On est allé de comité de gestion à un autre mais c’est toujours le même problème parce que la capacité du groupe dépasse celle des consommateurs. Donc, on dépense plus mais on reçoit moins. Il y a aussi un autre aspect qui est la maintenance. On n’ a pas prévu un maintenancier.   

C’était aussi le cas pour le château. En ce moment précis, chacun s’éclaire comme il le peut.

Au vu de ces difficultés, Gounou-Gaya avance ou recule ?
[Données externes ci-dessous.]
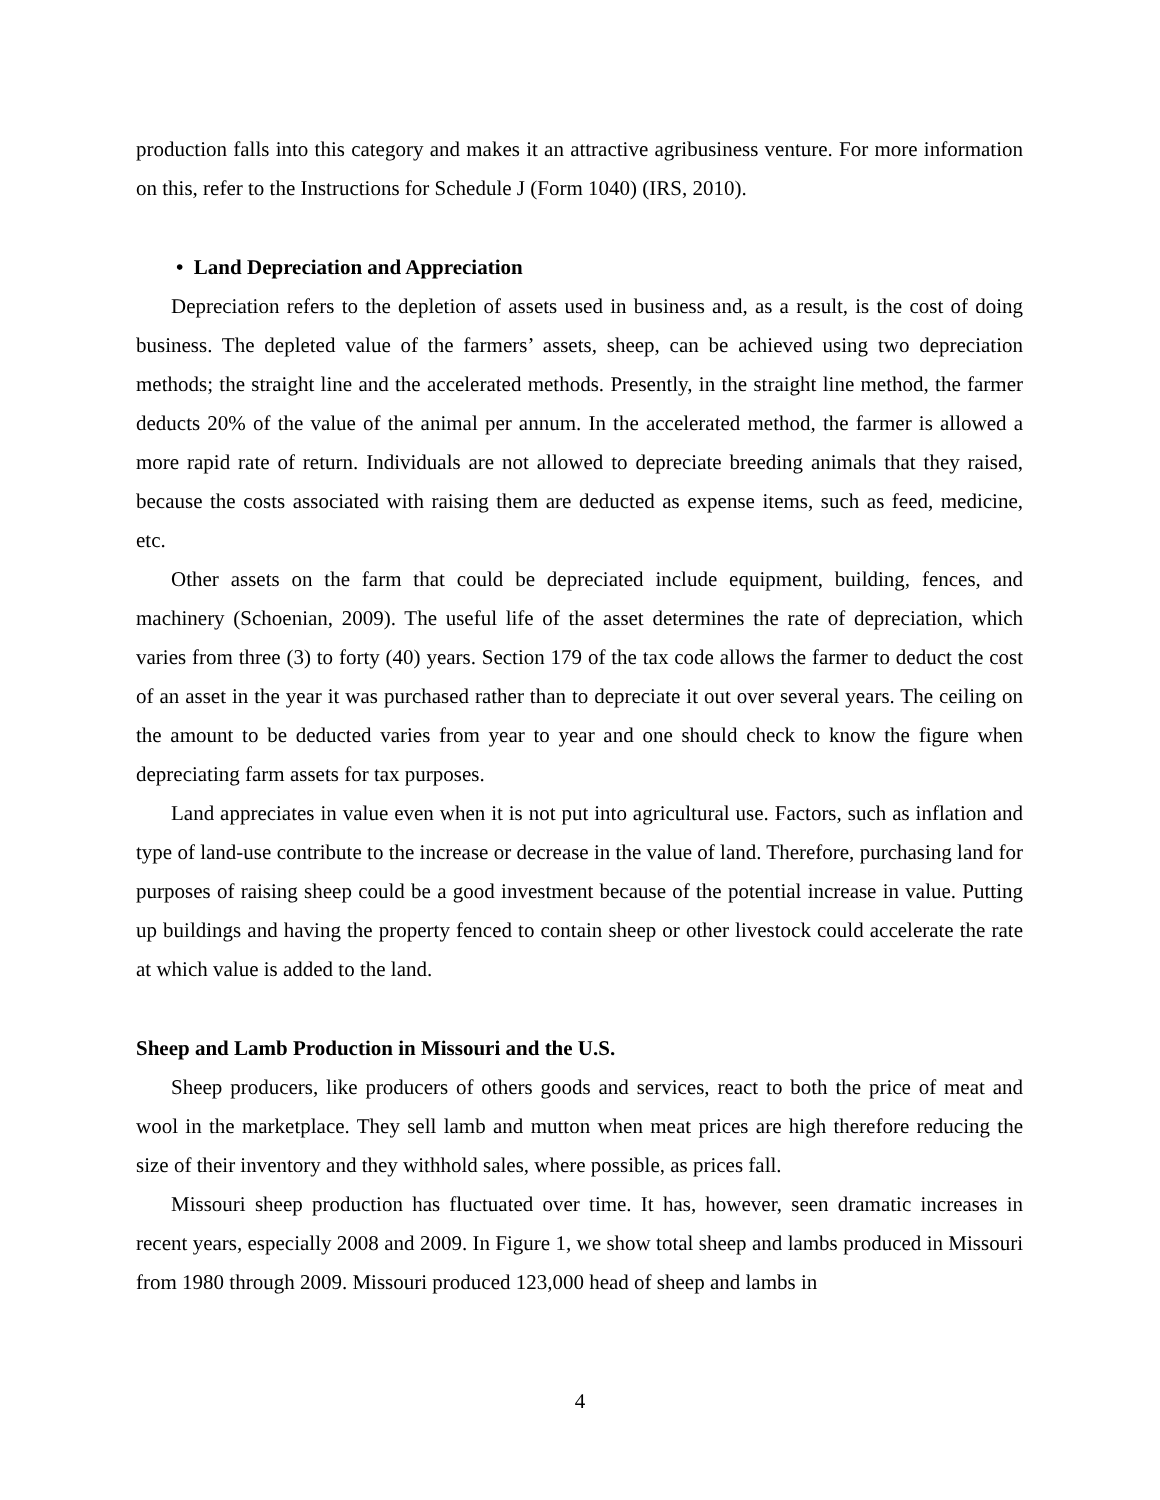production falls into this category and makes it an attractive agribusiness venture. For more information on this, refer to the Instructions for Schedule J (Form 1040) (IRS, 2010).
• Land Depreciation and Appreciation
Depreciation refers to the depletion of assets used in business and, as a result, is the cost of doing business. The depleted value of the farmers’ assets, sheep, can be achieved using two depreciation methods; the straight line and the accelerated methods. Presently, in the straight line method, the farmer deducts 20% of the value of the animal per annum. In the accelerated method, the farmer is allowed a more rapid rate of return. Individuals are not allowed to depreciate breeding animals that they raised, because the costs associated with raising them are deducted as expense items, such as feed, medicine, etc.
Other assets on the farm that could be depreciated include equipment, building, fences, and machinery (Schoenian, 2009). The useful life of the asset determines the rate of depreciation, which varies from three (3) to forty (40) years. Section 179 of the tax code allows the farmer to deduct the cost of an asset in the year it was purchased rather than to depreciate it out over several years. The ceiling on the amount to be deducted varies from year to year and one should check to know the figure when depreciating farm assets for tax purposes.
Land appreciates in value even when it is not put into agricultural use. Factors, such as inflation and type of land-use contribute to the increase or decrease in the value of land. Therefore, purchasing land for purposes of raising sheep could be a good investment because of the potential increase in value. Putting up buildings and having the property fenced to contain sheep or other livestock could accelerate the rate at which value is added to the land.
Sheep and Lamb Production in Missouri and the U.S.
Sheep producers, like producers of others goods and services, react to both the price of meat and wool in the marketplace. They sell lamb and mutton when meat prices are high therefore reducing the size of their inventory and they withhold sales, where possible, as prices fall.
Missouri sheep production has fluctuated over time. It has, however, seen dramatic increases in recent years, especially 2008 and 2009. In Figure 1, we show total sheep and lambs produced in Missouri from 1980 through 2009. Missouri produced 123,000 head of sheep and lambs in
4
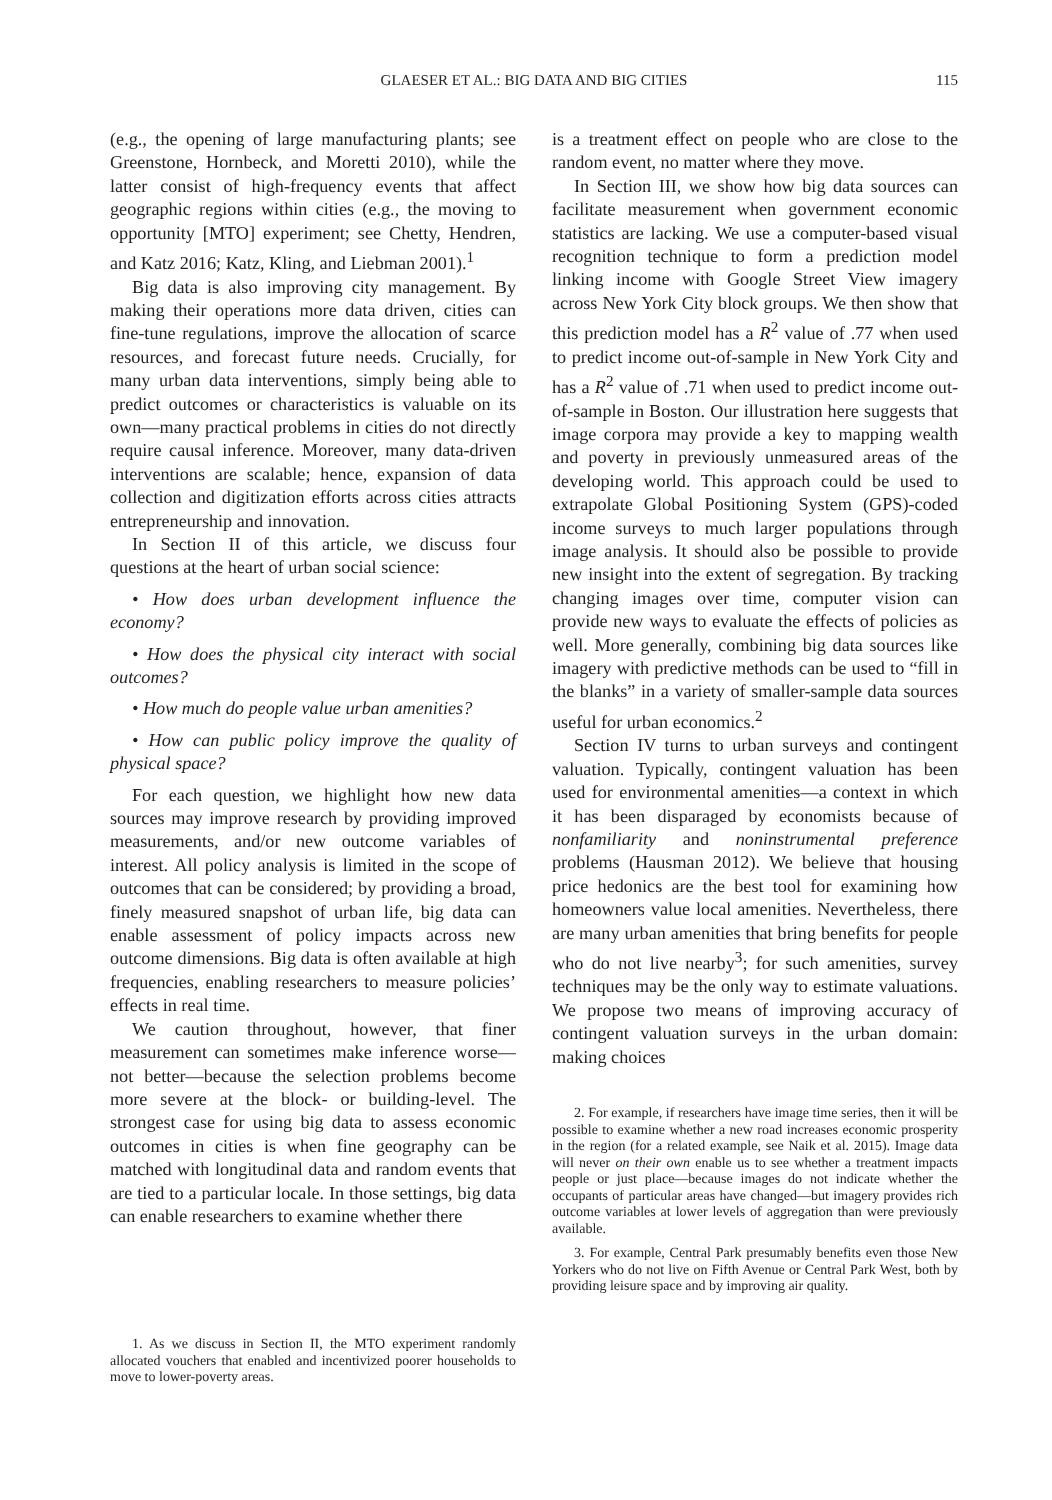GLAESER ET AL.: BIG DATA AND BIG CITIES
115
(e.g., the opening of large manufacturing plants; see Greenstone, Hornbeck, and Moretti 2010), while the latter consist of high-frequency events that affect geographic regions within cities (e.g., the moving to opportunity [MTO] experiment; see Chetty, Hendren, and Katz 2016; Katz, Kling, and Liebman 2001).<sup>1</sup>
Big data is also improving city management. By making their operations more data driven, cities can fine-tune regulations, improve the allocation of scarce resources, and forecast future needs. Crucially, for many urban data interventions, simply being able to predict outcomes or characteristics is valuable on its own—many practical problems in cities do not directly require causal inference. Moreover, many data-driven interventions are scalable; hence, expansion of data collection and digitization efforts across cities attracts entrepreneurship and innovation.
In Section II of this article, we discuss four questions at the heart of urban social science:
• How does urban development influence the economy?
• How does the physical city interact with social outcomes?
• How much do people value urban amenities?
• How can public policy improve the quality of physical space?
For each question, we highlight how new data sources may improve research by providing improved measurements, and/or new outcome variables of interest. All policy analysis is limited in the scope of outcomes that can be considered; by providing a broad, finely measured snapshot of urban life, big data can enable assessment of policy impacts across new outcome dimensions. Big data is often available at high frequencies, enabling researchers to measure policies’ effects in real time.
We caution throughout, however, that finer measurement can sometimes make inference worse—not better—because the selection problems become more severe at the block- or building-level. The strongest case for using big data to assess economic outcomes in cities is when fine geography can be matched with longitudinal data and random events that are tied to a particular locale. In those settings, big data can enable researchers to examine whether there
1. As we discuss in Section II, the MTO experiment randomly allocated vouchers that enabled and incentivized poorer households to move to lower-poverty areas.
is a treatment effect on people who are close to the random event, no matter where they move.
In Section III, we show how big data sources can facilitate measurement when government economic statistics are lacking. We use a computer-based visual recognition technique to form a prediction model linking income with Google Street View imagery across New York City block groups. We then show that this prediction model has a R<sup>2</sup> value of .77 when used to predict income out-of-sample in New York City and has a R<sup>2</sup> value of .71 when used to predict income out-of-sample in Boston. Our illustration here suggests that image corpora may provide a key to mapping wealth and poverty in previously unmeasured areas of the developing world. This approach could be used to extrapolate Global Positioning System (GPS)-coded income surveys to much larger populations through image analysis. It should also be possible to provide new insight into the extent of segregation. By tracking changing images over time, computer vision can provide new ways to evaluate the effects of policies as well. More generally, combining big data sources like imagery with predictive methods can be used to “fill in the blanks” in a variety of smaller-sample data sources useful for urban economics.<sup>2</sup>
Section IV turns to urban surveys and contingent valuation. Typically, contingent valuation has been used for environmental amenities—a context in which it has been disparaged by economists because of nonfamiliarity and noninstrumental preference problems (Hausman 2012). We believe that housing price hedonics are the best tool for examining how homeowners value local amenities. Nevertheless, there are many urban amenities that bring benefits for people who do not live nearby<sup>3</sup>; for such amenities, survey techniques may be the only way to estimate valuations. We propose two means of improving accuracy of contingent valuation surveys in the urban domain: making choices
2. For example, if researchers have image time series, then it will be possible to examine whether a new road increases economic prosperity in the region (for a related example, see Naik et al. 2015). Image data will never on their own enable us to see whether a treatment impacts people or just place—because images do not indicate whether the occupants of particular areas have changed—but imagery provides rich outcome variables at lower levels of aggregation than were previously available.
3. For example, Central Park presumably benefits even those New Yorkers who do not live on Fifth Avenue or Central Park West, both by providing leisure space and by improving air quality.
La raison d’être d’un être humain c’est de penser comment améliorer sa situation. Nous avions écrit des projets. En 2015 et 2017, nous avons géré un projet de l’Union européenne qui nous a permis de construire des latrines publiques, des bacs à ordures. Cela nous a permis de redémarrer la centrale pour redémarrer l’électricité, et également faire fonctionner le château d’eau sur deux ans.  Quand le projet a pris fin, on battait de l’aile et on est retombé dans la même situation.   

Nos partenaires nous ont aidé à mettre des pompes à motricité humaine. Il n’y a pas moins de 30 pompes à motricité humaine dans la ville. Ce qui fait qu’on est quand même en train d’avancer.

Aujourd’hui, nous pensons revoir la source d’énergie en solaire. Rajouter les pompes à motricité humaine. Acquérir une tractopelle pour l’assainissement de la ville.

On veut aussi structurer les quartiers. On a 21 quartiers. C’est beaucoup pour Gounou-Gaya. Il y a des quartiers sans territoire.  Aujourd’hui, c’est difficile de dire que ce quartier commence ici et s’arrête là.  C’est tout un travail à faire. Il faut impliquer la population dans la gestion de la commune.

On a transféré les compétences mais jusqu’aujourd’hui on n’a pas transféré les ressources. C’est un processus et on pense que ça viendra un jour. En attendant, on se débrouille. On ne voit pas l’impact des activités communales parce que les petites ressources sont dispersées sur plusieurs axes. Et les besoins sont prioritaires les uns que les autres.